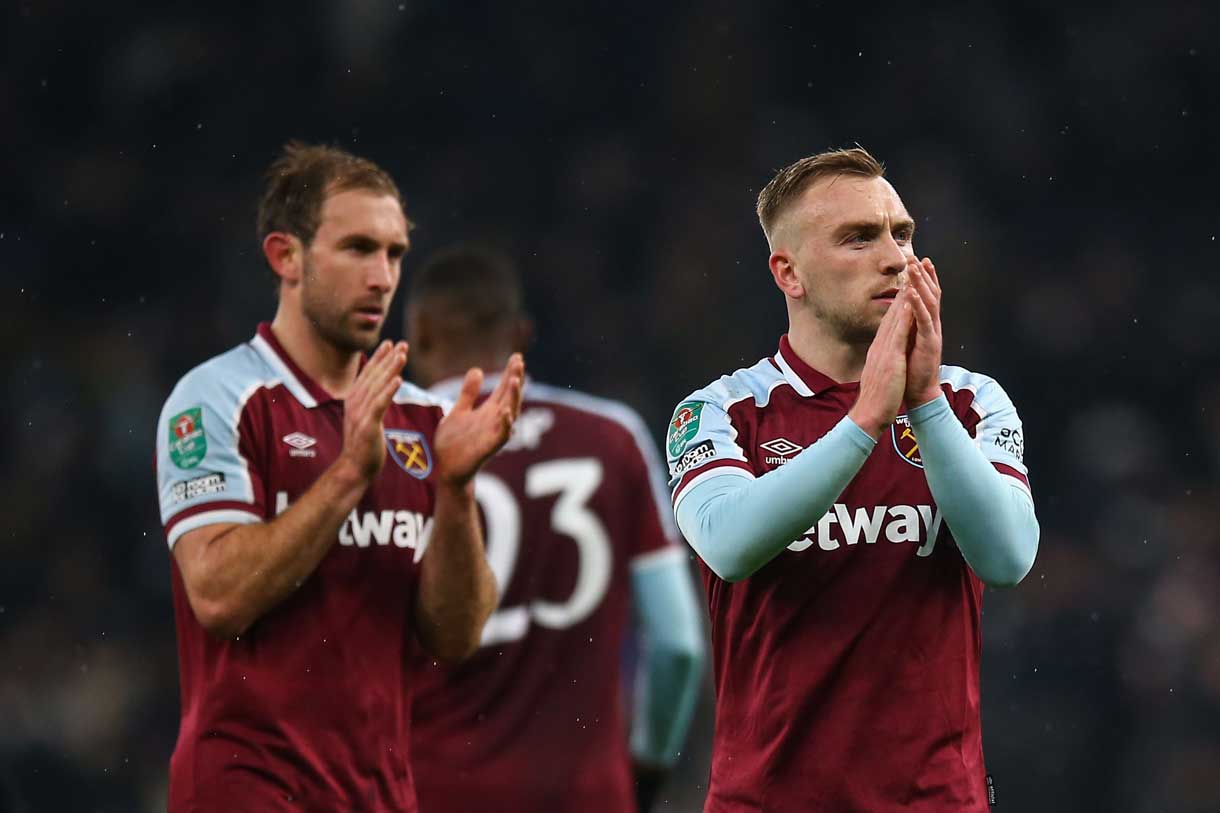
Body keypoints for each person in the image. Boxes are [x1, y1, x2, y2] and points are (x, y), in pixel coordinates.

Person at [153, 143, 525, 813]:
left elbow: (456, 635)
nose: (383, 276)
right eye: (357, 248)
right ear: (285, 257)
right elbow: (218, 595)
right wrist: (349, 473)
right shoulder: (216, 398)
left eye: (394, 252)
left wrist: (456, 490)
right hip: (246, 790)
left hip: (379, 794)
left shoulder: (424, 419)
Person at [666, 147, 1039, 812]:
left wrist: (921, 402)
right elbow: (728, 541)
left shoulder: (969, 402)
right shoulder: (720, 411)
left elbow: (1008, 557)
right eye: (859, 237)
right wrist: (866, 417)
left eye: (903, 233)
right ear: (790, 273)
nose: (896, 257)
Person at [404, 246, 707, 813]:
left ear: (419, 334)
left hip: (430, 792)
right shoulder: (613, 438)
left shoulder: (396, 448)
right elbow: (678, 645)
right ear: (521, 334)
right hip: (586, 795)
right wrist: (648, 769)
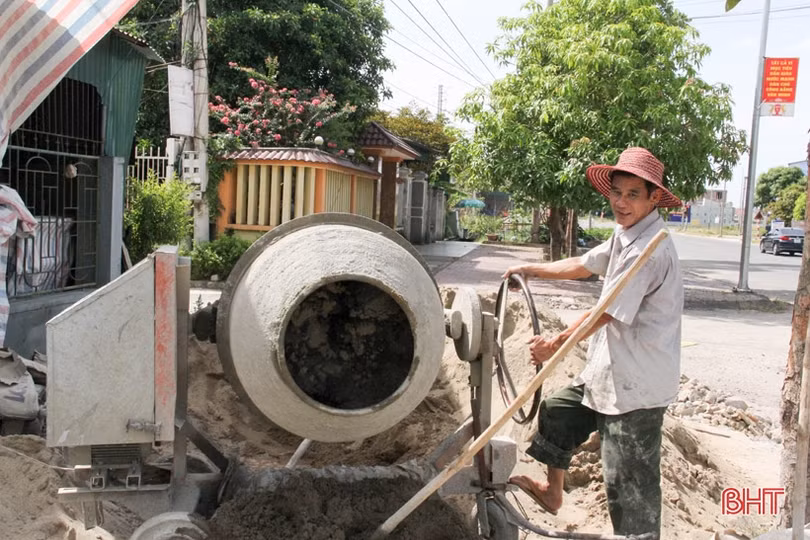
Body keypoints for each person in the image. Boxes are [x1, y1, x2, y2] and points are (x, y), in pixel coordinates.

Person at [502, 147, 684, 539]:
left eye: (633, 194)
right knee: (556, 412)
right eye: (617, 192)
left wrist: (556, 343)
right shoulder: (626, 234)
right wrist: (529, 270)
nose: (621, 202)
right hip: (609, 371)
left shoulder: (650, 249)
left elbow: (604, 311)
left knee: (628, 487)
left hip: (637, 386)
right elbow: (586, 264)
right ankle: (553, 493)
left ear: (654, 198)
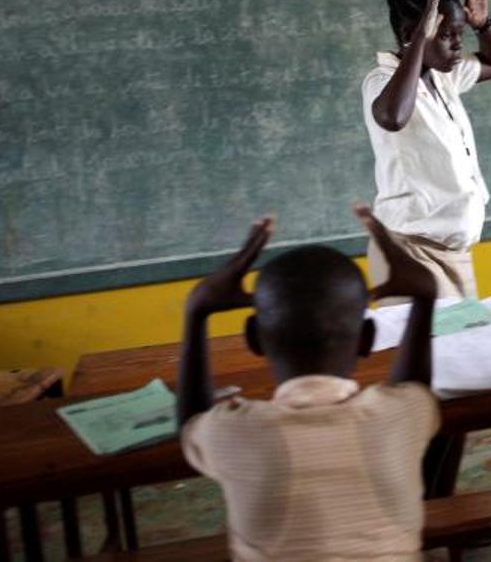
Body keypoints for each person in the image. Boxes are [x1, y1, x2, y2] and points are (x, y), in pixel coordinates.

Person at [176, 207, 439, 561]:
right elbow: (414, 390)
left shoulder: (235, 433)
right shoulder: (401, 417)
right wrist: (425, 299)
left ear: (253, 339)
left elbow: (191, 424)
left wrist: (197, 312)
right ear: (367, 339)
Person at [362, 0, 491, 301]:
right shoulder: (382, 81)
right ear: (410, 35)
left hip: (455, 254)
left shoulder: (444, 77)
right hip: (409, 252)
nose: (459, 44)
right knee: (429, 349)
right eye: (446, 34)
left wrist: (482, 24)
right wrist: (420, 40)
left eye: (460, 33)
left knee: (463, 346)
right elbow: (391, 116)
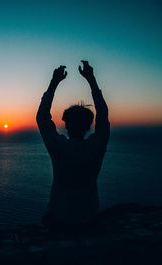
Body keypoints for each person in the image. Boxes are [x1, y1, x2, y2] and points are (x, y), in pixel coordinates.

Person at [36, 61, 110, 230]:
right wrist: (91, 80)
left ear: (66, 125)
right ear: (89, 125)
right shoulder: (96, 147)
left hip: (60, 218)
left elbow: (42, 118)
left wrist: (54, 83)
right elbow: (103, 116)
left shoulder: (59, 147)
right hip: (89, 217)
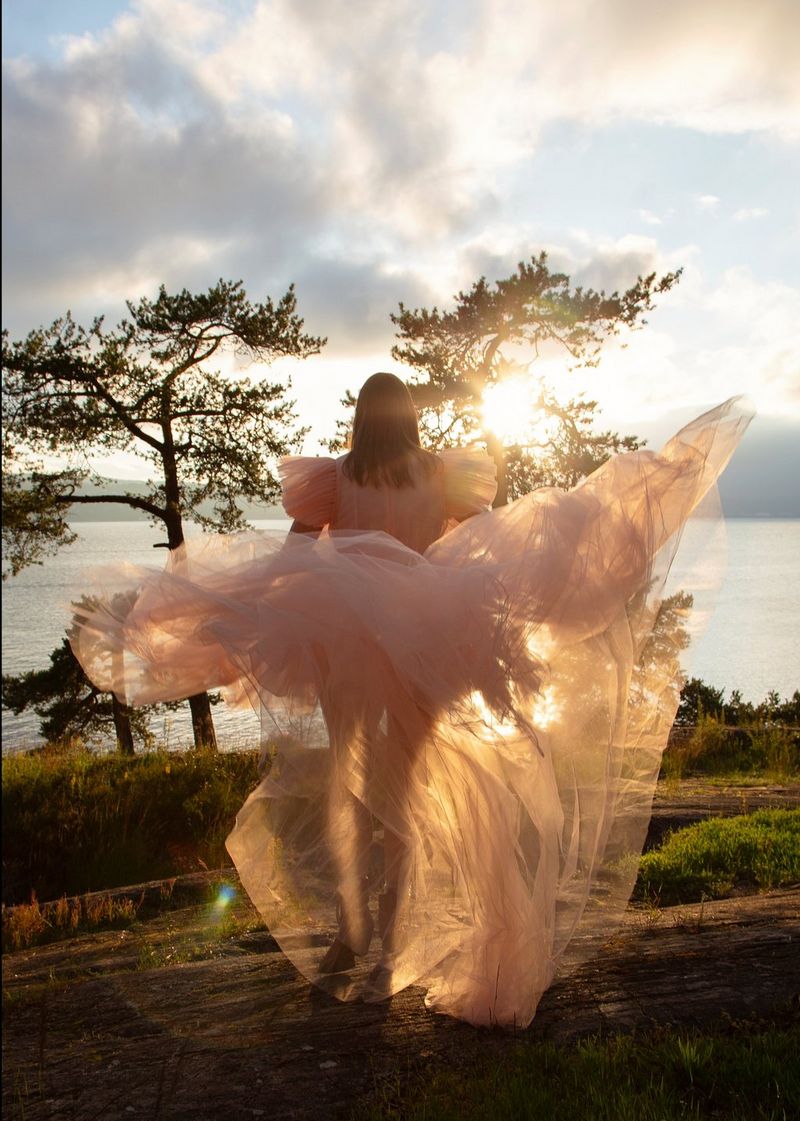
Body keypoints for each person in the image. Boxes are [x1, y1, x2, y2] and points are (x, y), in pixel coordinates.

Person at [70, 374, 752, 1027]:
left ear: (361, 421)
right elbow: (487, 541)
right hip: (426, 648)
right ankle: (388, 939)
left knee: (349, 787)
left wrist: (247, 606)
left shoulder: (336, 480)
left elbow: (292, 563)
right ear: (410, 421)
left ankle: (351, 929)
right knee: (402, 789)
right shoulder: (439, 474)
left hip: (352, 653)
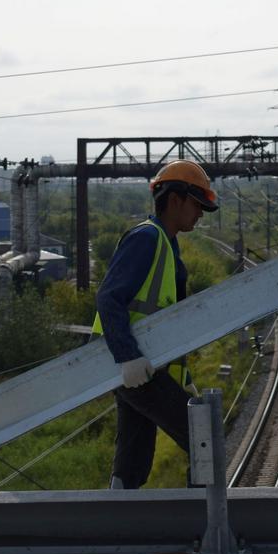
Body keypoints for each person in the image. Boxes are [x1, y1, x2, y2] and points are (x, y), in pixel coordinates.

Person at [92, 160, 218, 489]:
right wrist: (126, 356)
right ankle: (202, 523)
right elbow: (108, 298)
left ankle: (121, 524)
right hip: (135, 366)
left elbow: (167, 324)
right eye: (197, 205)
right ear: (175, 199)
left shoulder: (167, 246)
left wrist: (184, 380)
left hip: (142, 368)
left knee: (134, 455)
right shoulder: (146, 239)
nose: (201, 214)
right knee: (201, 438)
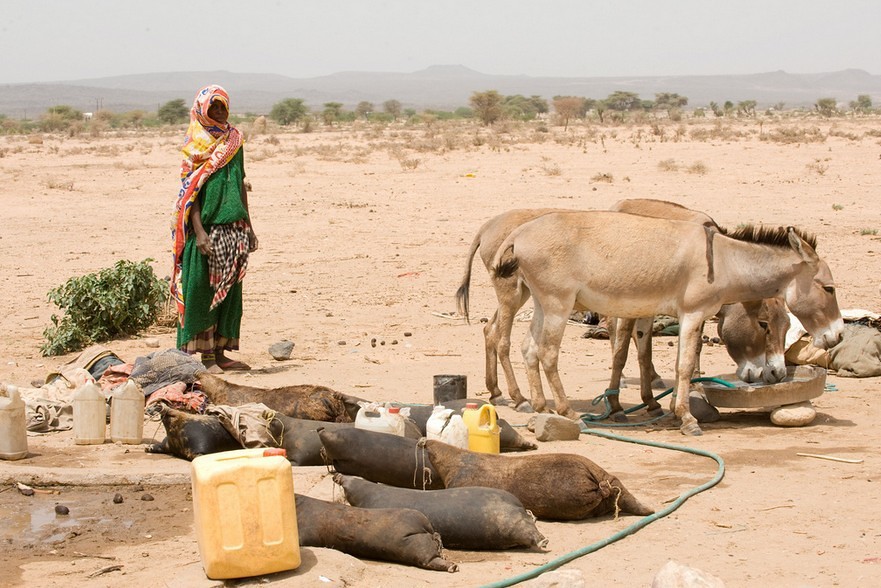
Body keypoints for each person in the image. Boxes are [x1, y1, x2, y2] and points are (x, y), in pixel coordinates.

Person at [171, 85, 257, 373]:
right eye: (213, 107)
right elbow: (190, 194)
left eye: (222, 107)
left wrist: (249, 226)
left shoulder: (235, 140)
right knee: (201, 292)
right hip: (206, 229)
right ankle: (205, 358)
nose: (219, 112)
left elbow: (241, 183)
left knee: (230, 294)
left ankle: (220, 354)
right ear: (202, 110)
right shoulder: (194, 145)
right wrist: (200, 232)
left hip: (234, 227)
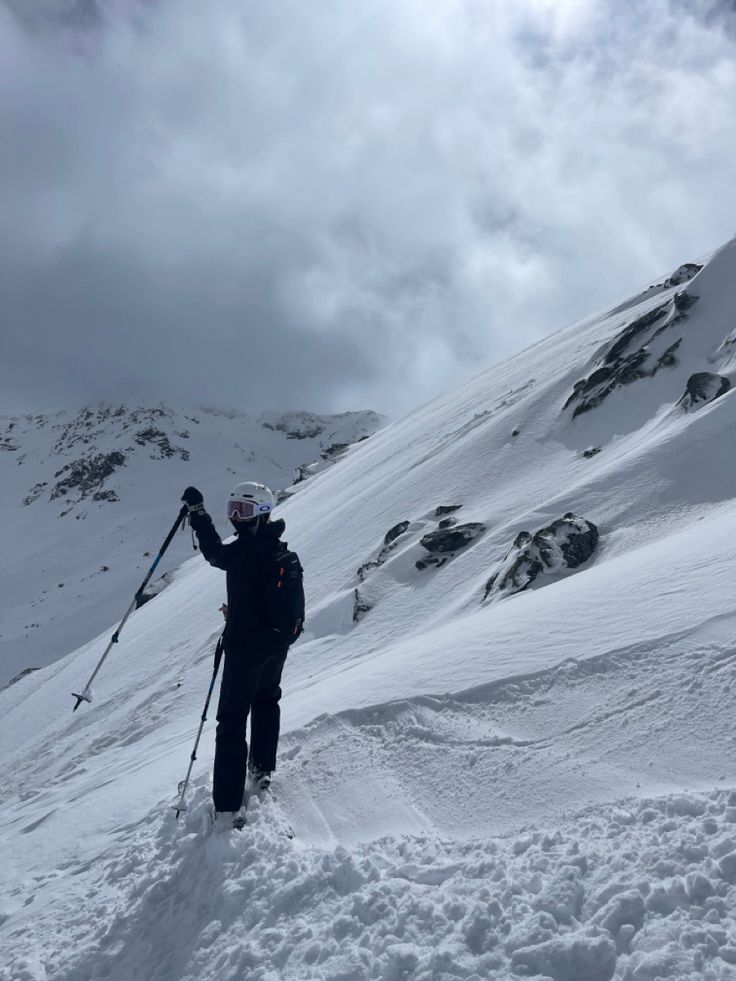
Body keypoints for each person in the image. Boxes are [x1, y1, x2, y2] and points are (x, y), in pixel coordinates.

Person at [181, 481, 304, 829]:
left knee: (231, 722)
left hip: (245, 649)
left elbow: (214, 554)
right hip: (275, 647)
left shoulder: (242, 552)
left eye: (245, 510)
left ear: (263, 513)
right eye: (233, 508)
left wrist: (199, 515)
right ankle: (261, 770)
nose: (237, 517)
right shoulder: (279, 551)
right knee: (267, 701)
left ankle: (227, 805)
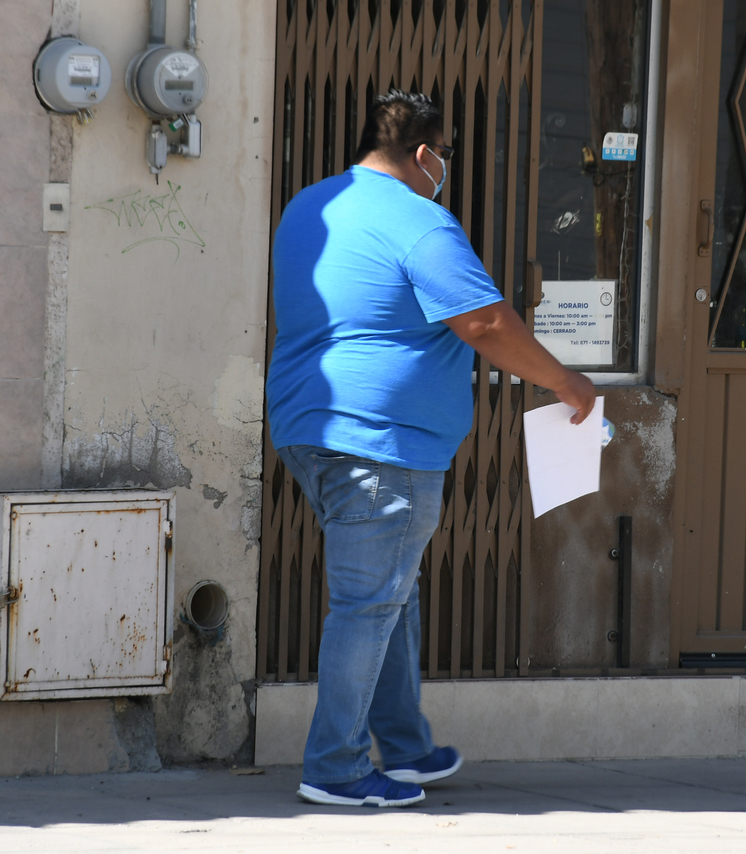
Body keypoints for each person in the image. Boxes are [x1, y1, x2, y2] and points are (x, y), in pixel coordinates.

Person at [266, 90, 596, 808]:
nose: (443, 167)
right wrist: (566, 382)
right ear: (423, 155)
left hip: (306, 429)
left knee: (391, 591)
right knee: (368, 603)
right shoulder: (419, 220)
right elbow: (483, 322)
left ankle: (407, 749)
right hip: (384, 442)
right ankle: (337, 767)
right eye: (443, 154)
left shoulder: (307, 209)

★ ★ ★ ★ ★ ★ ★

*PROMPT*
In the listing above, find every line with the word "nose" and copy it out.

*ANSWER*
nose: (383, 276)
nose: (896, 257)
nose: (621, 202)
nose: (459, 44)
nose: (201, 214)
nose: (219, 112)
nose: (237, 517)
nose: (443, 167)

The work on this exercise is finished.